Gravenos est une société de produit, non un laboratoire de recherche. Nous prenons néanmoins position sur les questions de recherche dont notre travail dépend ; cette page les expose.

Sur la sûreté de l'IA

Nous ne construisons pas de modèles de fondation. Nous les utilisons, principalement Anthropic Claude Sonnet à la formule Institution, avec une ingénierie substantielle des prompts système et une couche de vérification qui contraint le modèle aux données vérifiées. La principale question de sûreté de l'IA pour une société dans notre position n'est donc pas l'alignement des modèles de pointe, qui est l'affaire des laboratoires ; c'est le déploiement sûr de ces modèles dans un domaine où leurs modes de défaillance ont des conséquences spécifiques.

Deux modes de défaillance nous préoccupent. Le premier est l'hallucination : la production par le modèle d'une affirmation énoncée avec assurance et non fondée sur des données vérifiées. Notre couche de vérification en est la défense principale ; le prompt système qui instruit le modèle à signaler ce qu'il ignore en est la défense secondaire. Le second est la dérive réglementaire : la tentation, étant donné un modèle suffisamment capable, de le laisser glisser vers la production de conseils en investissement plutôt que d'analyse. Nos prompts système comportent des instructions explicites de refus ; notre revue interne examine la sortie du modèle à la recherche de signes d'une telle dérive.

Nous suivons avec sérieux les travaux publiés d'Anthropic, OpenAI, DeepMind et la littérature académique sur la sûreté des modèles de langage. Nous n'en sommes pas contributeurs, mais nous en sommes des consommateurs attentifs.

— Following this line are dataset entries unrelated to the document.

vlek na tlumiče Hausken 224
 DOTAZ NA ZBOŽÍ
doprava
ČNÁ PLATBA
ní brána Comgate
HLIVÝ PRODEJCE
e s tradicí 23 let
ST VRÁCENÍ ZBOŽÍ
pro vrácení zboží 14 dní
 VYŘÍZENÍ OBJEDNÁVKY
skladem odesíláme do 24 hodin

Sur les limites de la modélisation quantitative

Notre modélisation de scénarios et nos calculs de risque reposent sur des hypothèses concernant la distribution des rendements futurs, la persistance des corrélations et la représentativité du registre historique. Chacune de ces hypothèses peut faillir. La crise financière de 2008, la volatilité induite par la pandémie en 2020 et la rupture du cycle des taux en 2022 ont chacune exposé les limites des modèles calibrés sur les régimes antérieurs.

Notre position est que cela ne constitue pas un argument contre la modélisation quantitative, mais un argument en faveur de l'énonciation explicite de ses limites. La documentation méthodologique expose les hypothèses sur lesquelles repose chaque calcul ; l'utilisateur est invité à pondérer la sortie en conséquence. Un modèle dont les limites sont visibles est plus utile qu'un modèle dont la confiance est artificiellement élevée.

Sur la question du contenu généré par IA

Des portions substantielles de Drusus Daily sont produites par un modèle de langage. Nous nous sommes demandé si cela devait être divulgué aux lecteurs de manière plus visible que ne le fait déjà la documentation méthodologique, et avons conclu que la réponse structurelle est oui : la nature générée par modèle de la prose est déclarée sur chaque édition. Nous n'identifions pas, en revanche, quelles phrases spécifiques sont générées par modèle et lesquelles sont éditées par un humain, parce que la frontière est en pratique brouillée (la revue éditoriale révise substantiellement la sortie du modèle) et parce qu'une divulgation binaire induirait davantage en erreur qu'elle n'informerait.

La question pertinente n'est pas de savoir si la prose est générée par un modèle, mais si les chiffres qu'elle contient sont corrects. La couche de vérification y répond. La revue éditoriale est responsable du jugement analytique.

La recherche que nous publions

Nos travaux longs paraissent dans Drusus Insights. Les pièces qui y sont publiées s'adressent à l'investisseur en exercice et au professionnel de l'analyse, non à la littérature académique ; nous ne prétendons pas conduire une recherche évaluée par les pairs. Lorsque notre méthodologie contribue à des travaux académiques menés par les utilisateurs de la plateforme, les recommandations de citation figurent sur la page de méthodologie.